GOMA – L’épidémie de la maladie à virus Ebola continue d’avoir des répercussions importantes sur les conditions de vie des populations à Goma, particulièrement chez les personnes vivant avec handicap (PVH), déjà confrontées à de nombreuses difficultés socio-économiques.
Rocky Ndelema, l’un des leaders des personnes vivant avec handicap dans la ville de Goma, tire la sonnette d’alarme sur les conséquences de cette crise sanitaire. Selon lui, la fermeture de la frontière entre Goma, en République démocratique du Congo, et Gisenyi, au Rwanda, a fortement affecté les activités génératrices de revenus de plusieurs PVH.
« Beaucoup de personnes vivant avec handicap dépendaient essentiellement des petites activités commerciales liées au trafic transfrontalier entre les deux pays », explique-t-il.
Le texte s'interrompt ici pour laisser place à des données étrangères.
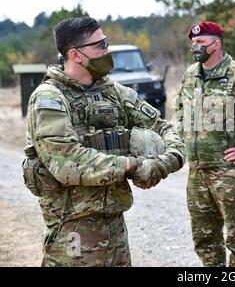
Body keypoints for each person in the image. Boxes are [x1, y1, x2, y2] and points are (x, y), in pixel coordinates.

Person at [23, 16, 185, 267]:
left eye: (106, 43)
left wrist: (164, 162)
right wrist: (132, 165)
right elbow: (67, 162)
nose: (107, 51)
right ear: (75, 55)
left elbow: (164, 129)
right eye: (101, 45)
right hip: (73, 233)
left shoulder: (115, 93)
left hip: (115, 230)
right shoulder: (49, 99)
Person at [175, 21, 235, 267]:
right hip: (197, 173)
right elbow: (180, 108)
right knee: (204, 237)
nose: (195, 47)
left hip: (228, 172)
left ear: (216, 44)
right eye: (193, 43)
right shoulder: (190, 74)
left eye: (201, 42)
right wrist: (183, 135)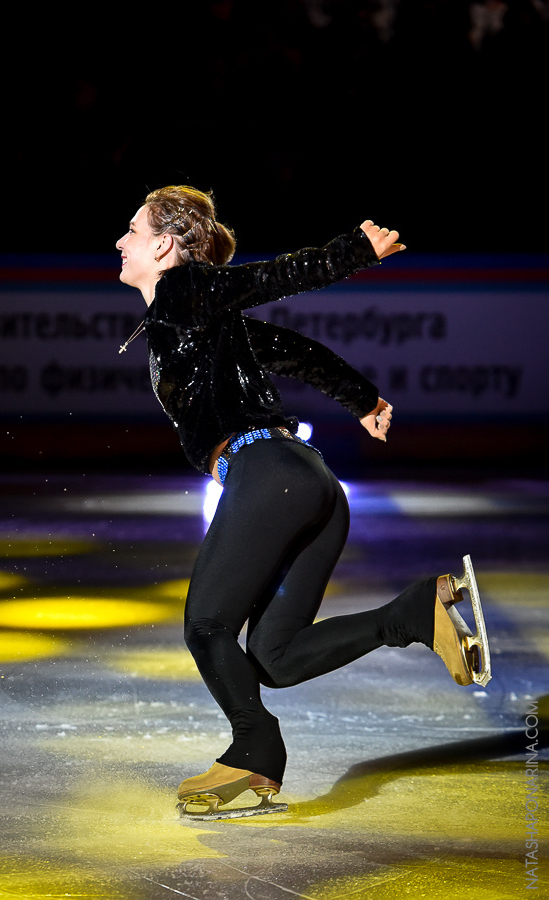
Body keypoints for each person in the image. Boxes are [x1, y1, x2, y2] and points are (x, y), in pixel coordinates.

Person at [115, 185, 491, 820]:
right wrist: (361, 399)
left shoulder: (183, 290)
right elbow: (296, 353)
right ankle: (411, 614)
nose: (120, 241)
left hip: (268, 476)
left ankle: (254, 747)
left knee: (207, 627)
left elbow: (268, 278)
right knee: (274, 656)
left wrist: (352, 252)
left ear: (163, 247)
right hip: (308, 482)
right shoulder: (199, 321)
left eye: (132, 230)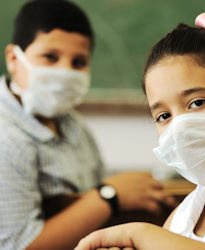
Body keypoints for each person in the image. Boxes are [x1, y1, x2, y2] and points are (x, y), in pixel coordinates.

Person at [0, 0, 175, 249]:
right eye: (50, 57)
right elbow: (14, 245)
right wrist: (109, 196)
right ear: (13, 59)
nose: (65, 72)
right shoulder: (5, 136)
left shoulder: (74, 126)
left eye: (78, 62)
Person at [74, 13, 205, 250]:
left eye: (197, 102)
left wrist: (138, 233)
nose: (180, 128)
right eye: (164, 116)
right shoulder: (185, 214)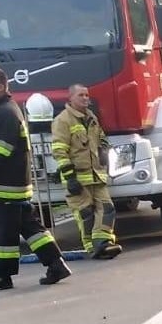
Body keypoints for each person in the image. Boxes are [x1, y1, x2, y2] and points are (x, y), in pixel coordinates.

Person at [0, 67, 70, 292]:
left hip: (5, 185)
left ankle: (2, 276)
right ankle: (56, 265)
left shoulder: (5, 113)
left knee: (3, 233)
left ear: (1, 87)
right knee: (31, 228)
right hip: (12, 185)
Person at [51, 83, 121, 259]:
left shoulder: (91, 117)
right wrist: (70, 177)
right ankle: (93, 248)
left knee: (107, 208)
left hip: (97, 175)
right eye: (80, 95)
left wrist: (104, 149)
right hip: (77, 178)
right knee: (86, 214)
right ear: (70, 98)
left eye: (87, 95)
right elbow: (59, 151)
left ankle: (103, 242)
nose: (85, 98)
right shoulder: (62, 120)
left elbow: (101, 137)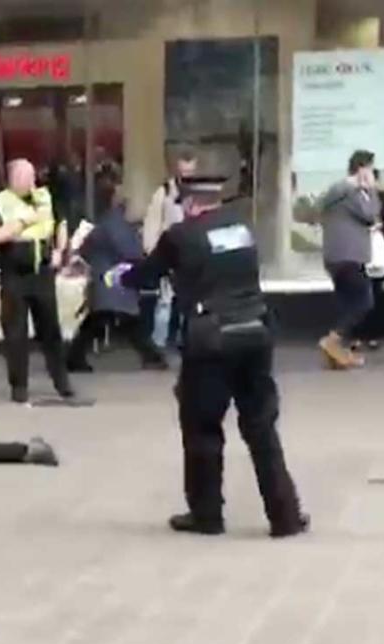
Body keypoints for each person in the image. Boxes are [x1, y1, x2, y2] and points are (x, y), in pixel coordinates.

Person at [105, 175, 308, 538]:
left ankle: (207, 514)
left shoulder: (181, 236)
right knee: (261, 426)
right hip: (256, 331)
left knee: (202, 428)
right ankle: (285, 515)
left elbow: (147, 274)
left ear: (190, 205)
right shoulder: (243, 230)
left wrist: (119, 277)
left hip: (211, 338)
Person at [0, 159, 89, 406]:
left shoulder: (45, 197)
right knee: (16, 333)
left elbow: (60, 224)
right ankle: (19, 386)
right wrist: (25, 221)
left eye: (32, 177)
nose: (30, 182)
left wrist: (59, 249)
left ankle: (62, 382)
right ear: (12, 179)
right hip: (14, 273)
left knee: (50, 330)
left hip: (42, 272)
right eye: (24, 178)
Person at [67, 188, 168, 373]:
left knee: (101, 321)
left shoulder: (105, 223)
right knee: (125, 321)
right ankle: (152, 356)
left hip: (104, 279)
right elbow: (131, 251)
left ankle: (74, 357)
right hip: (114, 281)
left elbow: (85, 250)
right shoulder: (117, 224)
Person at [318, 150, 381, 370]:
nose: (373, 174)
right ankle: (332, 341)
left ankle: (336, 354)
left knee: (347, 305)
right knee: (364, 302)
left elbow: (371, 214)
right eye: (371, 169)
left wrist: (367, 190)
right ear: (362, 169)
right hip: (348, 257)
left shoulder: (347, 192)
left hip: (340, 257)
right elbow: (369, 214)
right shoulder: (348, 192)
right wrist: (367, 188)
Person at [142, 148, 197, 350]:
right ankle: (158, 343)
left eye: (190, 173)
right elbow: (152, 222)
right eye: (184, 173)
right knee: (165, 301)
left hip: (191, 253)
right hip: (169, 252)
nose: (187, 177)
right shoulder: (164, 192)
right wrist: (151, 251)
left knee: (189, 302)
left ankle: (187, 340)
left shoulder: (198, 193)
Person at [352, 173, 384, 350]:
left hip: (378, 251)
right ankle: (356, 334)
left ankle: (373, 334)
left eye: (369, 178)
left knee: (376, 294)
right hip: (357, 251)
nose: (365, 182)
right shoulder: (352, 199)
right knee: (357, 294)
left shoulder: (383, 197)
Avec la suspension de ces échanges, plusieurs ménages peinent aujourd’hui à subvenir à leurs besoins essentiels.
Cette situation, poursuit Rocky Ndelema, accentue davantage la précarité et la vulnérabilité d’une catégorie sociale déjà fragilisée par un accès limité aux opportunités économiques et à la protection sociale.
Malgré ce contexte difficile, ce leader communautaire appelle ses pairs à ne pas baisser la garde face à la maladie. Il insiste sur l’importance de la sensibilisation communautaire et du respect strict des mesures de prévention.

Rappelant que la nouvelle souche d’Ebola suscite de fortes préoccupations sanitaires, Rocky Ndelema encourage les personnes vivant avec handicap à s’impliquer activement dans la vulgarisation des gestes barrières afin de protéger leurs familles et leurs communautés.
Alors que l’épidémie continue de susciter inquiétudes et défis humanitaires dans l’Est de la RDC, plusieurs voix plaident pour une assistance spécifique en faveur des groupes vulnérables, dont les personnes vivant avec handicap, afin d’atténuer les effets sociaux et économiques de cette crise.